CS6220 Big
Data Systems and Analytics
(Fall
Semester Annually)
| General | Description | Grading | Important Dates | Project | Technology Review | Course Readings | FAQ | GT Calendar |
General
Information
Lecture: Check on Canvas for each year
Office hours: Check on Canvas
Course TA: Check on Canvas course website
Office hours: by appointment
Course Objectives
and Description
Data has been the No. 1 fast growing phenomenon on the Internet for the last decade. Big data systems demands both high performance computing and elastic utility driven computing. Big data analytics holds the potential to reveal deep insights such as social influence among customers by analyzing business transactions, user-generated feedback ratings, social and geographical data. In the past 40 years, data was primarily used to record and report business activities and scientific events, and in the next 40 years data will be used also to derive new insights, to influence business decisions and to accelerate scientific discovery. One of the key challenges is to provide the right platforms and tools to make reasoning of big data easy and efficient. Another key challenge is to learn and master different platforms, models and mechanisms for collecting, processing and analyzing the massive data. Big data education should cover big data systems, big data algorithms, big data programming, big data optimizations from both research and development perspectives.

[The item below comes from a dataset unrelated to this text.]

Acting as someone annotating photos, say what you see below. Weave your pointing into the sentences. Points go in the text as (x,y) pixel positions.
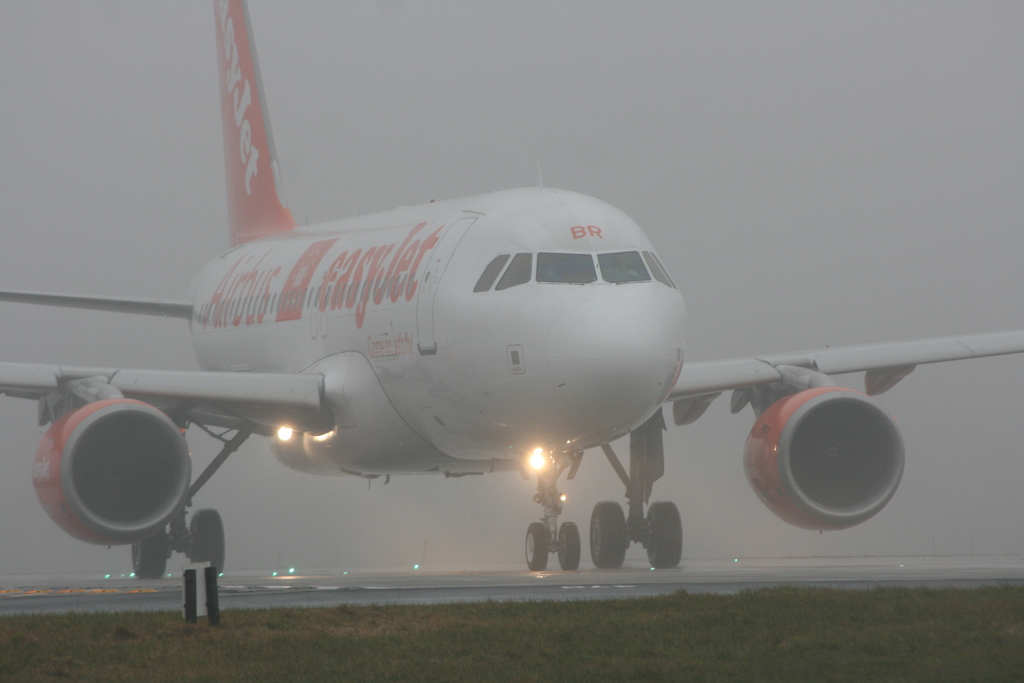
In this picture we can see an airplane (373,354) on the runway (402,589). To the airplane (546,452) there are lights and wheels (203,534). Behind the airplane (310,324) there is fog (719,112).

This course reviews concepts, techniques, algorithms and systems issues in big data computing, with strong emphasis on systems and analytics, and explores big data opportunities from a variety of business, science and engineering applications, and examine various open issues and technical challenges that are critical for developing big data systems and analytic applications. Main topics to be covered include but not limited to: fundamentals of big data computing systems and software design, fundamentals of cluster computing, fundamentals of AI/ML models for single task learning, multi-task learning of one data modality and cross-modality learning, fundamentals of distributed learning and edge analytics. We will leverage big data applications to illustrate the new challenges in both ML/AI model learning and big data system development, such as healthcare, mobile commerce, social media, Internet of Things, cyber manufacturing, cyber-physical systems, to name a few. The course will include a significant project component that will typically require Python/Java/C++/C programming.
Prerequisites:
There is no hard requirements on prerequisites. Students are expected to have taken Operating Systems (CS2200 or equivalent)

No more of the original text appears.